By Doug Olenick -- TWICE, 9/3/2001

NEW YORK— With the ranks of Web appliance makers having thinned to the point of almost total extinction, Cidco is pushing ahead with the release this fall of two new e-mail devices and redirecting its marketing efforts.

With the launch of the Mivo 250 and 350 e-mail devices, shipping in September and October, respectively, Cidco will start attacking a different customer segment, add a higher level of technology and, later this year, enter two new retail channels, said William Sole, Cidco's executive VP, worldwide sales and marketing. Where Cidco, and most other web appliance makers, once targeted non-PC households, it is now actively seeking the PC-savvy. Sole said the 250 and 350 are being positioned as an easy way to check e-mail from any e-mail service and not just as a way for the PC-less to have an e-mail account. On the technology side, the new models have been made cordless allowing the user to check e-mail anywhere in their home.

"With our new Anymail/Anywhere feature the user can now access any POP 3 e-mail address," he said. Earlier versions of Cidco's MailStation only gave access to e-mails sent to a Cidco-assigned address.

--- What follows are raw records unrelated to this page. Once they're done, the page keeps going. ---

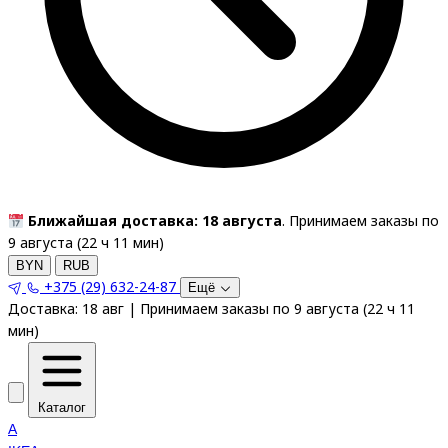
Ближайшая доставка: 18 августа
. Принимаем заказы по
9 августа (
22
ч
11
мин
)
BYN
RUB
+375 (29) 632-24-87
Ещё
Доставка:
18 авг
|
Принимаем заказы по 9 августа
(
22
ч
11
мин
)
Каталог
A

The Mivo 250 will carry a $149 suggested retail price with a $14.95 monthly service fee and should be in stores by mid-month. The Mivo 350 has a $199 suggested retail price and the same monthly charge. The 350 can support digital imaging attachments that can be displayed on the device's gray-scale LCD and works with Hewlett-Packard DeskJet 600 and 900 printers. Other types of attachments must be viewed on a PC. No matter which e-mail service the consumer uses the e-mails and attachments are sorted through Cidco's server and reformatted to properly fit the LCD, Sole said.

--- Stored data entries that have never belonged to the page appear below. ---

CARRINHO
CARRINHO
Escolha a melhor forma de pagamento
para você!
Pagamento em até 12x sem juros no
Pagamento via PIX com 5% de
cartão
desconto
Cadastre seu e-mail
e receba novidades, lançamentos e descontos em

Cidco has also created a national toll-free number for subscribers making it simpler to check e-mail from anywhere in the country.

Two primary reasons Internet appliances and other e-mail devices have failed, according to Sole, is their lack of flexibility, and that they were targeted at the non-PC owning portion of the population. Sole admitted Cidco set out using the same set of misconceptions, but while he did not say how negatively this affected sales, he hopes the Anymail/Anywhere angle will boost the company's subscriber rate to about 200,000 by the end of the year, from the 115,000 current members.

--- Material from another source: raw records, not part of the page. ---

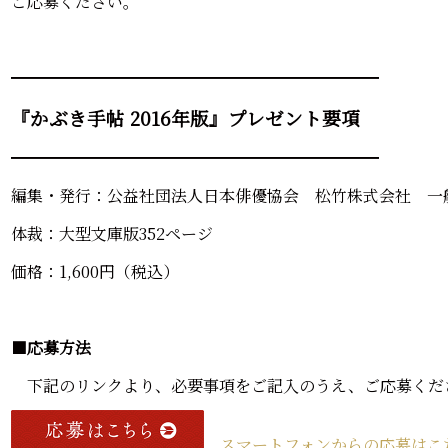
ご応募ください。
━━━━━━━━━━━━━━━━━━━━━━━
『かぶき手帖 2016年版』プレゼント要項
━━━━━━━━━━━━━━━━━━━━━━━
編集・発行：公益社団法人日本俳優協会 松竹株式会社 一
体裁：大型文庫版352ページ
価格：1,600円（税込）
■
応募方法
下記のリンクより、必要事項をご記入のうえ、ご応募くだ
スマートフォンからの応募はこ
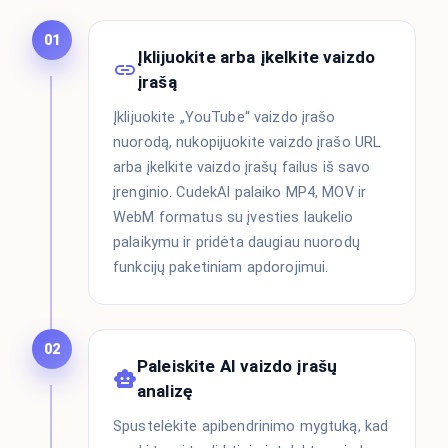
01
Įklijuokite arba įkelkite vaizdo
įrašą
Įklijuokite „YouTube“ vaizdo įrašo
nuorodą, nukopijuokite vaizdo įrašo URL
arba įkelkite vaizdo įrašų failus iš savo
įrenginio. CudekAI palaiko MP4, MOV ir
WebM formatus su įvesties laukelio
palaikymu ir pridėta daugiau nuorodų
funkcijų paketiniam apdorojimui.
02
Paleiskite AI vaizdo įrašų
analizę
Spustelėkite apibendrinimo mygtuką, kad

Sole said the company is developing plans to expand its retail base outside the consumer electronic/ computer superstore chains. By the end of 2001, standalone displays for the device could be found in drug store and supermarket chains, he said. He would not say with which chains Cidco was speaking.

"I think this signals that e-mail is now a mass market product," Sole said.

If these channels are entered Cidco could expect to gain more exposure to the type of people who already are buying its products: women, older consumers, and those with lower income levels.